Sunday, June 04, 2006

Heroin Users Warned About Deadly Additive

The Washington Post

Chicago - The largest clue that something had changed in Chicago's vibrant heroin market came in February, when police found a dozen users sprawled unconscious in one place. One day in April, there were dozens more.

Toxicologists at the Cook County morgue discovered fentanyl, a powerful painkiller many times stronger than morphine, in the bodies of addicts who died. A small amount of fentanyl in a dose of heroin adds a pop that many users have come to crave.

"It's a new phenomenon. It's the latest high," said Chicago police spokeswoman Monique Bond, "but it's deadly. "

Since February, coroners have recorded 55 fentanyl-related deaths in Cook County, with 45 more cases suspected. Some were unsuspecting users taking pure fentanyl; others were users taking a mixture. Scores overdosed but recovered -- and not all regretted using it.

"There's this consumer arc. At first there's fear, but then when the fear is over, it's like: Hey, that's good stuff," said Greg Scott, a DePaul University sociologist who conducts government-funded research on injected drugs. "Most so-called street addicts can't afford more than what they're already doing, so fentanyl gives you that little extra bump. People are scouting for it."

Authorities have spotted the practice in Pennsylvania and New Jersey, and it appears most serious in Detroit, where authorities suspect that more than 175 people have died in recent months from fentanyl-related overdoses. The national Centers for Disease Control and Prevention is investigating. Federal and local authorities are convening a workshop in Chicago next week to learn more.

"It's baptism by fire here," Scott said.

The Chicago Recovery Alliance runs a weekly needle exchange and barbecue in a bus parking lot in Cicero, just outside city boundaries. At recent sessions, the organization has been warning users about the dangers and teaching them how to distinguish the mint green-tinged fentanyl-laced heroin from the typical Chicago drug, which tends to be yellowish or dusty brown.

"We tell them: If it's green, you shouldn't use it," said Cheryl Hull, the group's deputy director of operations, who reported that at least seven clients have died.
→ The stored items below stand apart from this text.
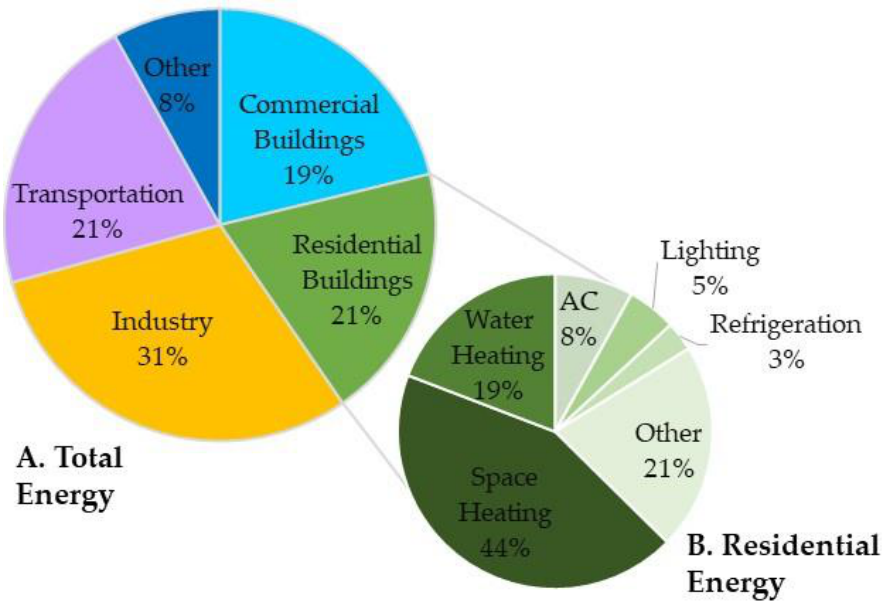
Figure 1. Breakdown of energy usage in the United States ( A ) by sector and ( B ) by end-use for residential buildings. Buildings use 40% of the total energy in the US with residential buildings being responsible for 21%, space heating for 44%, water heating for 19%, air conditioning for 8%, lighting for 5%, refrigeration for 3%, and the other 21% is the total energy used by residential buildings (data source: [3]).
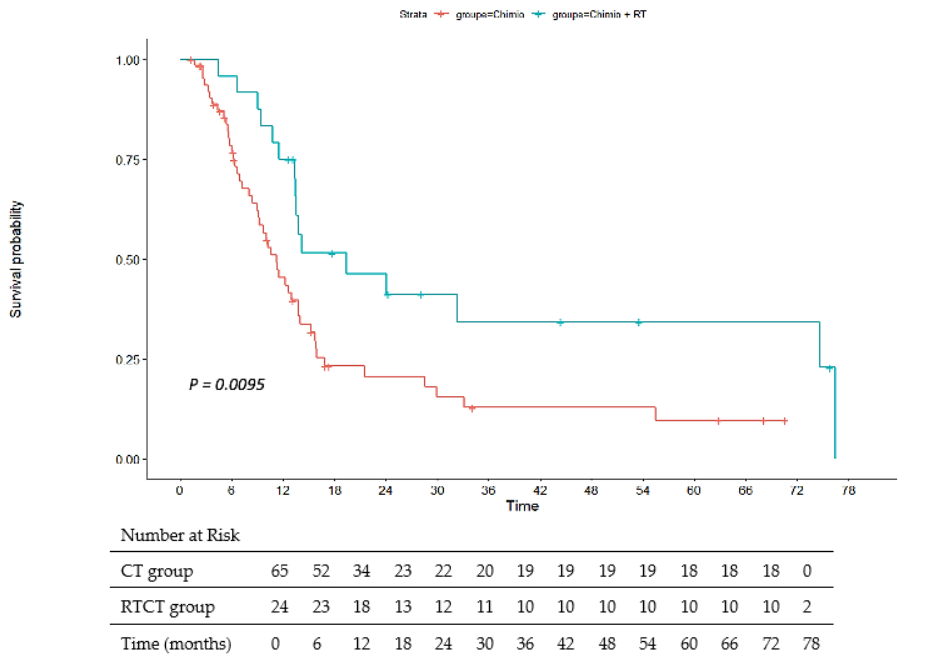
Figure 3. Progression-free survival. RT: radiochemotherapy; Chimio: chemotherapy.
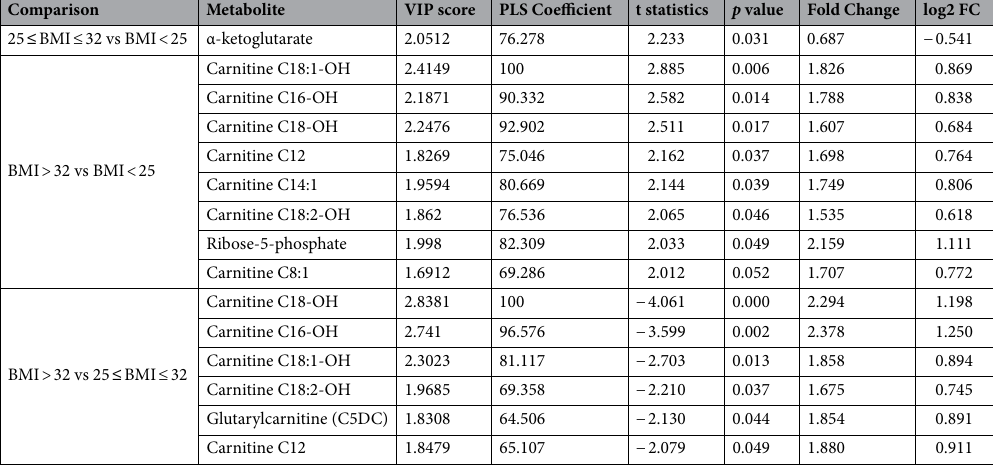
Table 2. Differentially expressed metabolites between analyzed groups. Positive log2 fold change (log2 FC) indicates higher expression in the group with the higher BMI. VIP score, Variable Importance in Projection in the Partial Least Square Discriminant Analysis; PLS Coefficient, regression parameters in the Partial Least Square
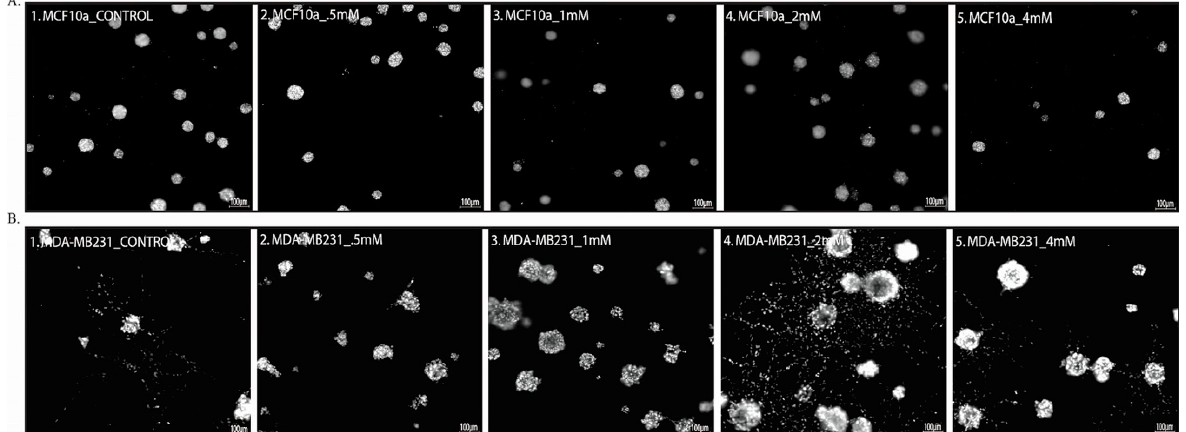
Figure 3. Morphological aspects of 3D matrigel culture. ( A ) Normal mammary epithelial cells MCF10A; ( B ) human breast adenocarcinoma cell line MDA-MB231; (1. Untreated; 2–5 treated with 0.5 mM, 1 mM, 2 mM, and 4 mM sevoflurane). n = 2.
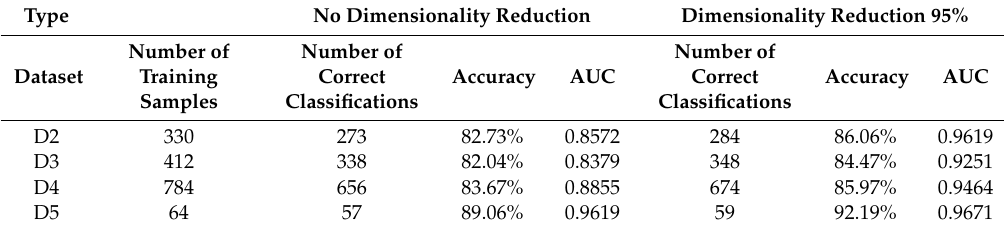
Table 7. Comparison of the results of the surface crack classification using PCA to reduce the dimensions to 95% of the original variance and no dimensionality reduction.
Staffers have been urging users to be far more vigilant and to get high in twos or threes, never alone.

Cathy Piotrowski, who showed up for last week's barbecue, said she has overdosed four times on a fentanyl-heroin mix.
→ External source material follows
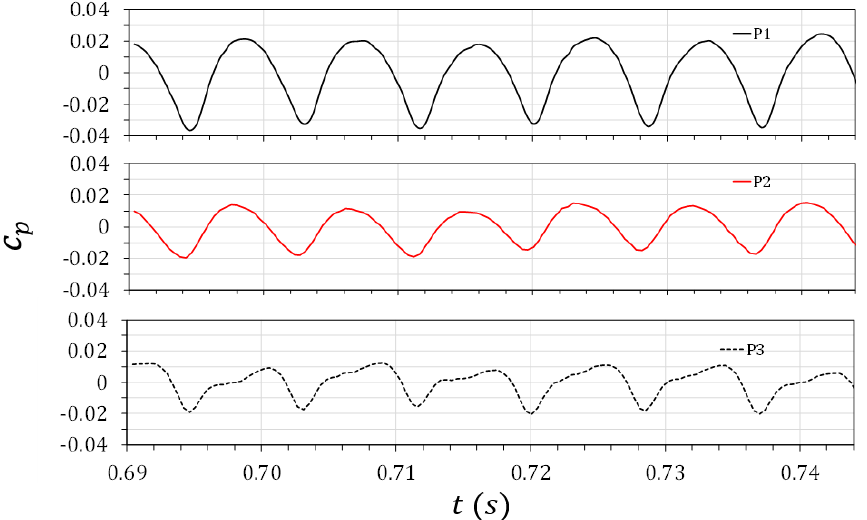
Figure 17. Time history plot of normalized pressure coefficient, 𝑐 𝑝 , on monitoring points P1, P2, and P3.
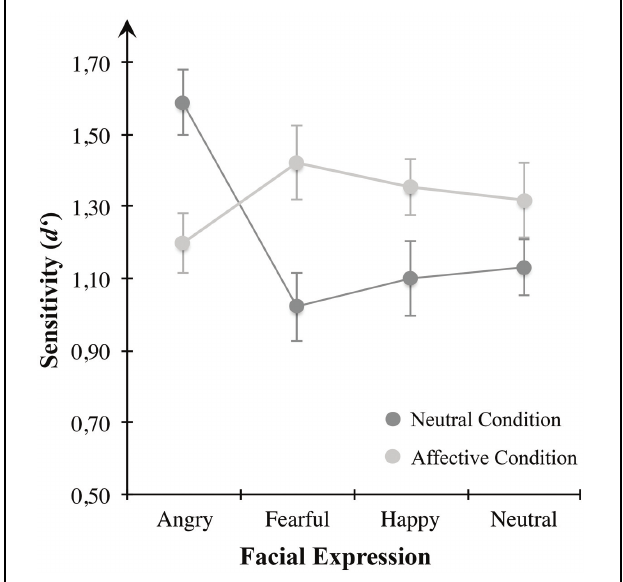
FIGURE 6 | Mean d (cid:2) scores for the mood conditions of Experiment 2. Sensitivity in VWM for emotionally expressive faces is depicted for the affective condition high in appetitive motivation (bright gray circles) and the control condition (dark gray circles). Error bars depict ± 1 SEM. contrast to the control condition. No difference was observed for neutral faces, t (29) = –1.476, p = 0.151. Table 2 describes group means for sensitivity, illustrated in Figure 6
"You do it, then bam, you're just right out. You don't remember anything," said Piotrowski, 42, who reported taking three hits of heroin a day. "I'm warning people about it, saying this stuff is going around, so be careful."

Despite the obvious dangers, the quest for a bigger and better high is driving users to find the more potent fentanyl-heroin blend. Universal laws of marketing and sales are similarly driving the pushers to supply it, authorities said. Even the police unwittingly contributed to the phenomenon.
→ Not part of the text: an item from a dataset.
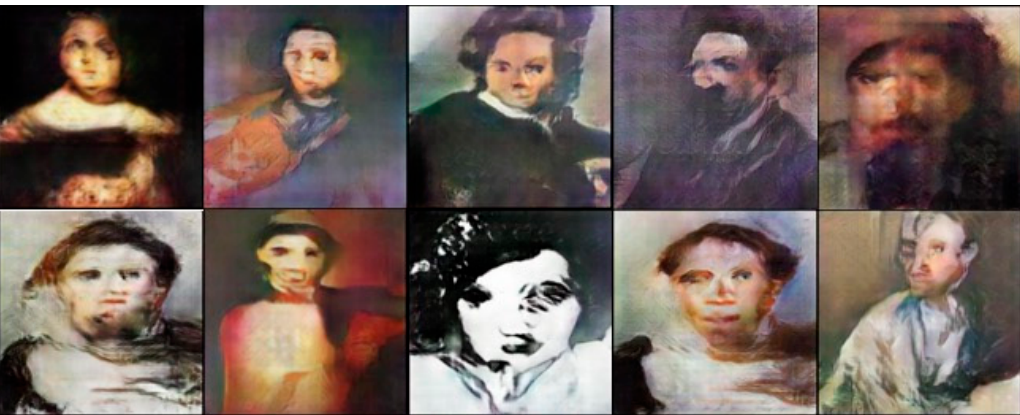
Figure 2. Examples of images generated by training a generative adversarial network (GAN) with portraits from the last 500 years of Western art. The distorted faces are the algorithm’s attempts to imitate those inputs. Images generated at Art & Artificial Intelligence Laboratory, Rutgers.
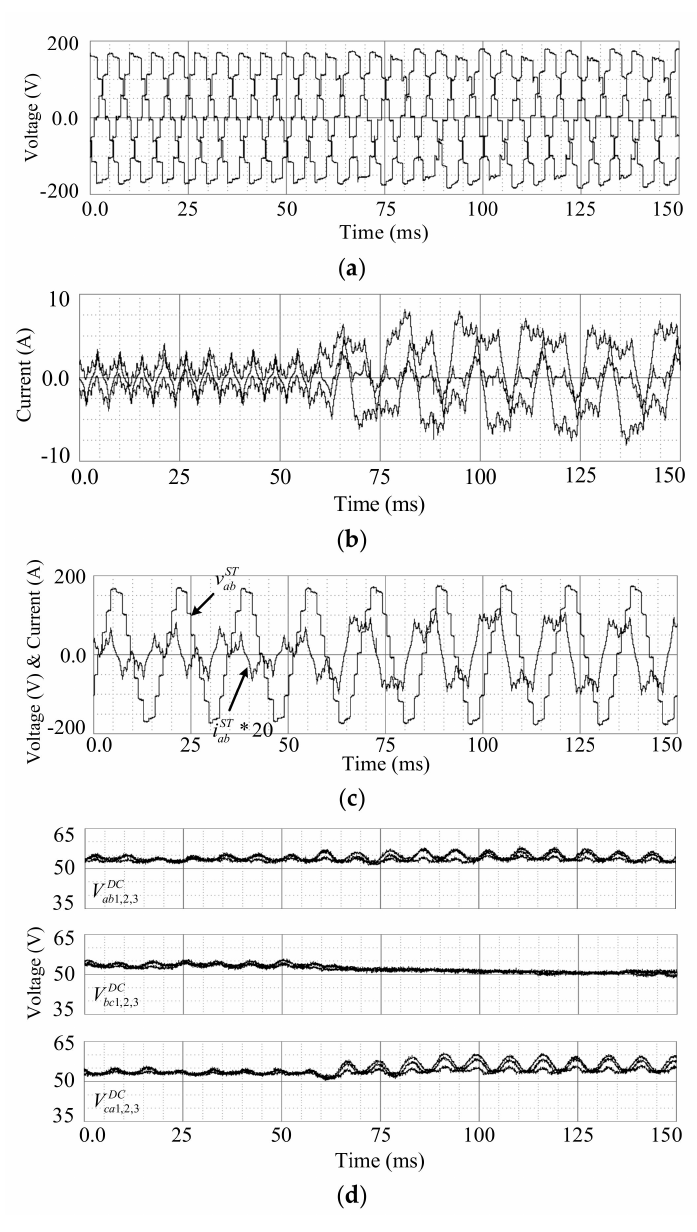
Figure 11. Transient responses of the STATCOM ( a ) Each arm internal voltage ( v ST arm current ( i ST ); ( c ) Arm a-b voltage and current ( v ST ab , bc , ca ( V DC , V DC , V DC ca 1,2,3 ab 1,2,3 bc 1,2,3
"The dealers were passing out free samples to attract users," police spokeswoman Bond said. "The police department was trying to be proactive by alerting the public about the bad heroin, but we were providing free marketing, basically providing a road map."

Scott, the DePaul sociologist, said four of the five heroin-dealing crews he is tracking are now selling the drug laced with fentanyl. They sell more dope in what is a competitive market, he said, and make more money. The users, especially those who can afford only a limited amount of heroin even as their tolerance grows through habitual use, see a way to get higher.

"For the same amount of money, you can get a product that's, let's say, 10 times more potent," Scott said.

Frankie is a 43-year-old homeless man who did not want to give his last name. He said he overdosed late last month on fentanyl-laced heroin he got for free on Chicago's Southwest Side. Police took him to the hospital. A former amateur boxer, he likened the effect to being slugged in the head and knocked out.

To him, the freebies did not make much sense.

"They were handing it out," he said, "but why kill your new customers?"